**Exercises**:
a – In the Howard Spencer text, copy everything from "Personal information" down to "1940 (aged 64)".
b – List every field name given under "Personal information" in the Howard Spencer text.
c – Rewrite as a bulleted list the paragraph in the Howard Spencer text that begins "Spencer played local amateur football," keeping its main facts.

*** Opening of Excerpted text ***

Personal information
- Full name: Howard Spencer
- Date of birth: 23 August 1875
- Place of birth: Edgbaston, England
- Date of death: 14 January 1940 (aged 64)
- Place of death: Sutton Coldfield, England
- Height: 5 ft 10+1⁄2 in (1.79 m)
- Position: Defender

Senior career*
- Years: Team / Apps / (Gls)
- 1892–1907: Aston Villa / 258 / (2)

International career
- 1897–1905: England / 6 / (0)

= Howard Spencer =

English footballer (1875–1940)

Howard Spencer (23 August 1875 – 14 January 1940) was an English professional footballer. Often referred to as the "Prince of Fullbacks" due to his sportsmanship and ability, Spencer is considered one of the greatest Aston Villa captains of all time. In his 13 years as a senior player, he helped the side to four First Division championships and three FA Cup victories, as well as becoming the first Aston Villa player to captain England.

==Early life==
Born in Edgbaston, Spencer was one of seven children and attended Albert Road School in nearby Aston. His father Josh was an oil merchant.

==Career==

Spencer played local amateur football for a number of clubs in his local area before joining Football League First Division side Aston Villa from Birchfield Trinity in April 1892 as an amateur, turning professional two years later in June 1894. He made his debut for the club four months later on 13 October 1894 during a 3–1 victory over their West Midlands rivals West Bromwich Albion. At the end of his first season with the club, Spencer played in the 1895 FA Cup Final victory over West Brom at the age of 18 and, the following season, helped Villa to win the First Division title. This was followed by the league and FA cup Double winning season of 1896–97. Spencer was a key member of the Villa team that won back-to-back titles in 1898–99 and 1899–1900.

*** Close of Excerpted text ***
*** Opening of Excerpted data ***

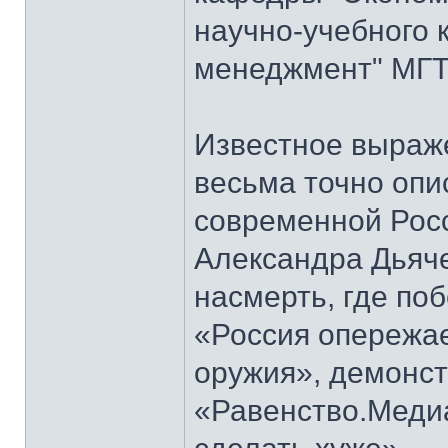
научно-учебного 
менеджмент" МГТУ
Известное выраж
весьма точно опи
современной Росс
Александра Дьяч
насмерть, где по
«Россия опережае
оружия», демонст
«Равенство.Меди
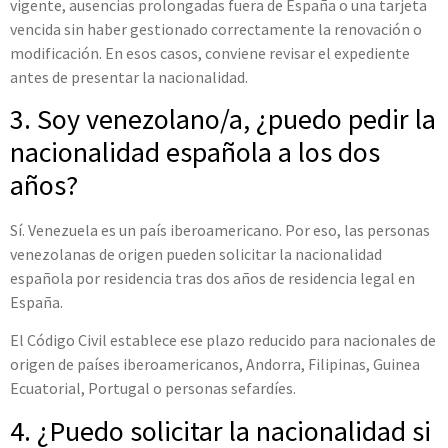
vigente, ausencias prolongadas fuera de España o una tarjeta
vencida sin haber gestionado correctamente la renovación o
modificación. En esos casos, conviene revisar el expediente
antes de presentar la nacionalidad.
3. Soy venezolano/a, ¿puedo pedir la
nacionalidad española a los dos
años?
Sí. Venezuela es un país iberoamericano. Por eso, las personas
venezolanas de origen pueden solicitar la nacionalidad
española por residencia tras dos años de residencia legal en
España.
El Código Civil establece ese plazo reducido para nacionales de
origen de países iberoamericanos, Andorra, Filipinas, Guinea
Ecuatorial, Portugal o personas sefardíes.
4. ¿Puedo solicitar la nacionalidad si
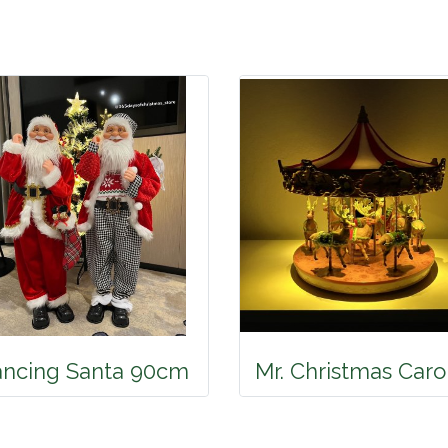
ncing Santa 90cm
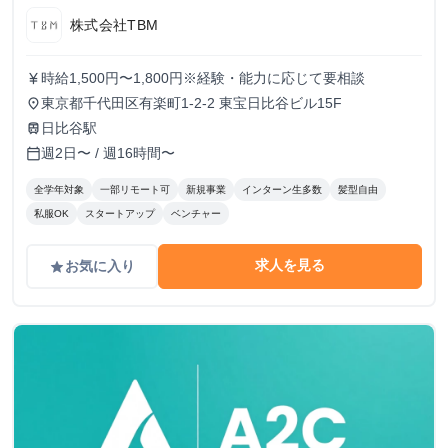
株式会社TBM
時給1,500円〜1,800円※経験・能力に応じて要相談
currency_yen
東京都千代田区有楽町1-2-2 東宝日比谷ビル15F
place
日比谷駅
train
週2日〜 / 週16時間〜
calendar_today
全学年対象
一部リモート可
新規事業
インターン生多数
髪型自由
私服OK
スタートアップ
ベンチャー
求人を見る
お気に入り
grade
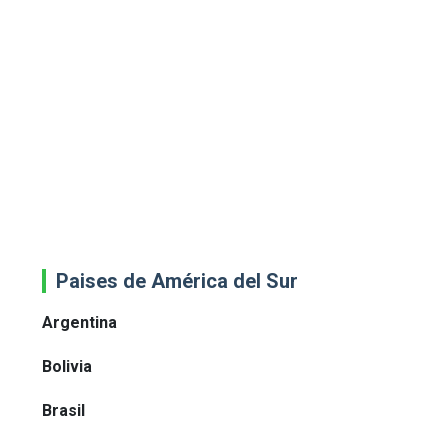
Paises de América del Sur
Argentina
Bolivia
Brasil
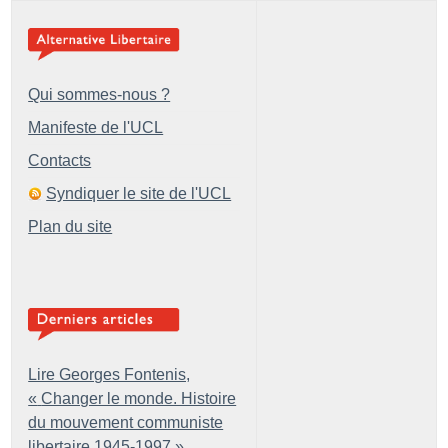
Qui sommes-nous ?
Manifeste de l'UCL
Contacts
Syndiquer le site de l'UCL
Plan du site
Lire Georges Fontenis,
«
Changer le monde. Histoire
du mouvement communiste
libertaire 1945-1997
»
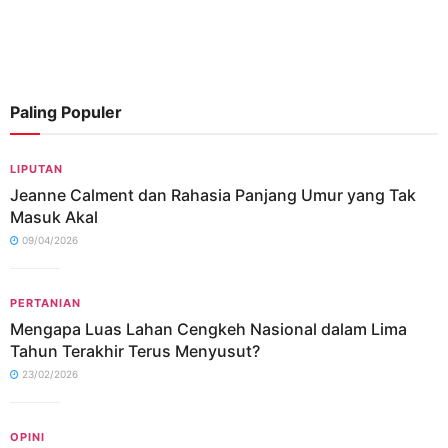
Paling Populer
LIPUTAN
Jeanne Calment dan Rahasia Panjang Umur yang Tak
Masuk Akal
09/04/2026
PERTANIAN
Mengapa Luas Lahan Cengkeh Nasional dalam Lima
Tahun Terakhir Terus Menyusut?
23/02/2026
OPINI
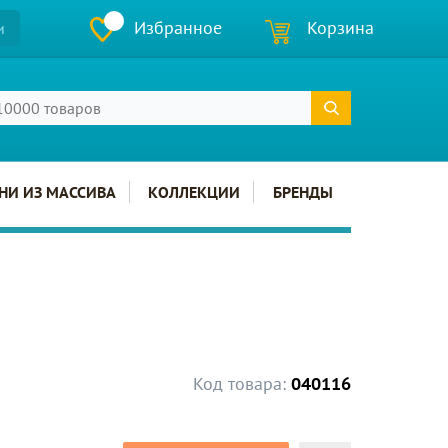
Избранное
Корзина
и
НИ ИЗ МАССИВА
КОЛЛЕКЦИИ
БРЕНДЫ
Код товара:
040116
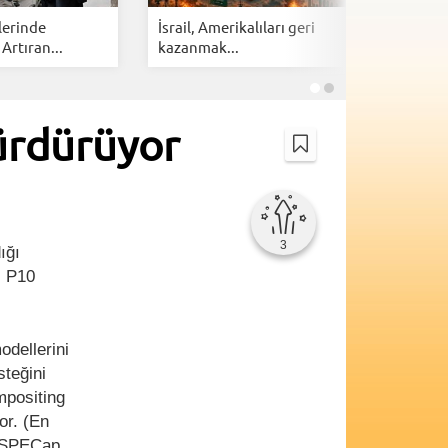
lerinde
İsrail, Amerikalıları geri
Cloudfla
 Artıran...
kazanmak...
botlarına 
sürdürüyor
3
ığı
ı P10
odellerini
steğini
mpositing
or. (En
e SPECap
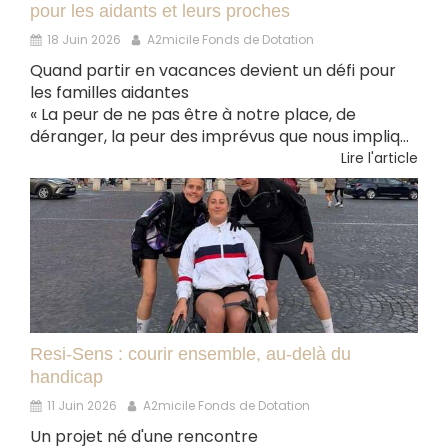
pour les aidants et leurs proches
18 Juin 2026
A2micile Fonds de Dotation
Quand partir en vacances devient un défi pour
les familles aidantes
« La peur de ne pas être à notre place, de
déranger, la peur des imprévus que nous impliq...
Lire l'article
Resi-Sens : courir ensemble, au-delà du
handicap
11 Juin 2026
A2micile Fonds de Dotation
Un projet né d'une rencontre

*** Close of Excerpted data ***
*** Opening of Excerpted data ***

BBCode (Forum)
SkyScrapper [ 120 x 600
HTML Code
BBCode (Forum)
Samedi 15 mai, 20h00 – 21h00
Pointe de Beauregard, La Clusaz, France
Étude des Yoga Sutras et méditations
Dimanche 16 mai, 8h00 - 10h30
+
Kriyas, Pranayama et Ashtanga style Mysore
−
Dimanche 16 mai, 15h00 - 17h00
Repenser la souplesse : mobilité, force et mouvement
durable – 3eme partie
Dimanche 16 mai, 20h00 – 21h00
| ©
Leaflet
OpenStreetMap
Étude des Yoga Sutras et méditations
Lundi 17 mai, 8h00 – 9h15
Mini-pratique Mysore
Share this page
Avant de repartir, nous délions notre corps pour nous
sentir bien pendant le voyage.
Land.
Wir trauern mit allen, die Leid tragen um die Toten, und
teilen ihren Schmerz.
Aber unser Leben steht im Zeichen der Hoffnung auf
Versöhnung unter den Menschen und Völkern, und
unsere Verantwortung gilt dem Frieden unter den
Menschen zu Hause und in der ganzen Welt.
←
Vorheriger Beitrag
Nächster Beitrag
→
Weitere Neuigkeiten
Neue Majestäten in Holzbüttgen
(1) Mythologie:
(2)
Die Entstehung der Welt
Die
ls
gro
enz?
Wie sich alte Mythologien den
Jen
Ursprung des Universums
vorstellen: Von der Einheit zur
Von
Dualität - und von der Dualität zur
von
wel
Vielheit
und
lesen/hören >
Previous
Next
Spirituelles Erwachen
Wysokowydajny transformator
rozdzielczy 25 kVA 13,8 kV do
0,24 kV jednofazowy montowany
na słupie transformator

*** Close of Excerpted data ***
*** Opening of Excerpted data ***

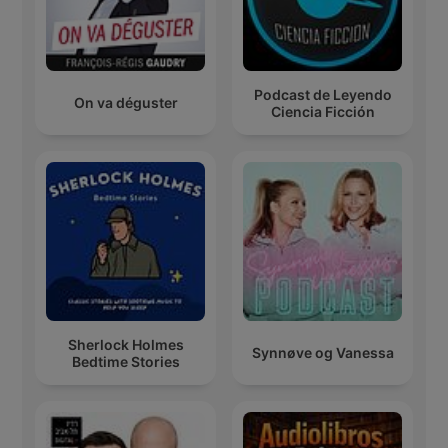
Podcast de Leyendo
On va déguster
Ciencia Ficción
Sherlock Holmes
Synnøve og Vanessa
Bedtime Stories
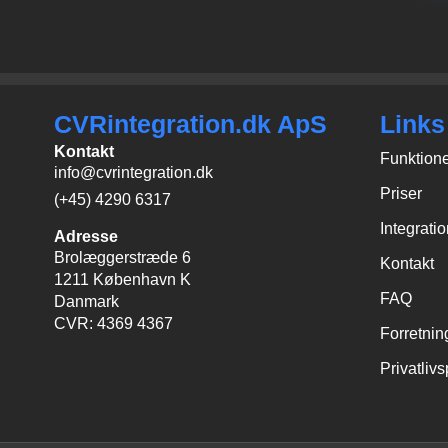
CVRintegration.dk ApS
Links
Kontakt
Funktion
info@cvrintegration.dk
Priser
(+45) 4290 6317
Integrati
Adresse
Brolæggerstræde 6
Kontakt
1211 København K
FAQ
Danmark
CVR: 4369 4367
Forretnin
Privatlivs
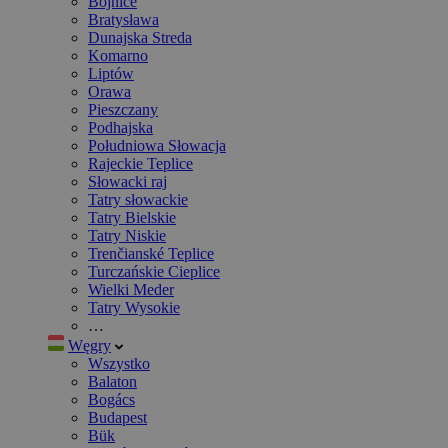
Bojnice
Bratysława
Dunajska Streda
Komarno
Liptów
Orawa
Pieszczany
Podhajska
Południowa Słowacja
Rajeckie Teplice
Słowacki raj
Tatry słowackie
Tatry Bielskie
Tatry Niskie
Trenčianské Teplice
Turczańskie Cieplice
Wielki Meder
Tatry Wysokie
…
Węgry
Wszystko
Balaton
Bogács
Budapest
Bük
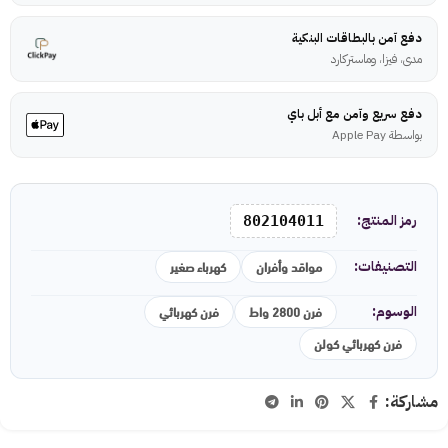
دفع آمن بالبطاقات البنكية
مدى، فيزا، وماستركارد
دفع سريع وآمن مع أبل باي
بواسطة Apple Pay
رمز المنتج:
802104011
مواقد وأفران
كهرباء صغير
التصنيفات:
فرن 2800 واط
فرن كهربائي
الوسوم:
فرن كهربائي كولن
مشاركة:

*** Close of Excerpted data ***

**Answers by item number**:
a –
Personal information
- Full name: Howard Spencer
- Date of birth: 23 August 1875
- Place of birth: Edgbaston, England
- Date of death: 14 January 1940 (aged 64)

b –
- Full name
- Date of birth
- Place of birth
- Date of death
- Place of death
- Height
- Position

c –
- Played local amateur football for a number of clubs in his area.
- Joined First Division side Aston Villa from Birchfield Trinity as an amateur in April 1892.
- Turned professional in June 1894.
- Made his debut on 13 October 1894 in a 3–1 win over West Midlands rivals West Bromwich Albion.
- At the end of his first season, at age 18, played in the 1895 FA Cup Final victory over West Brom.
- The following season, helped Villa win the First Division title.
- Was part of the league and FA Cup Double-winning season of 1896–97.
- Was a key member of the team that won back-to-back titles in 1898–99 and 1899–1900.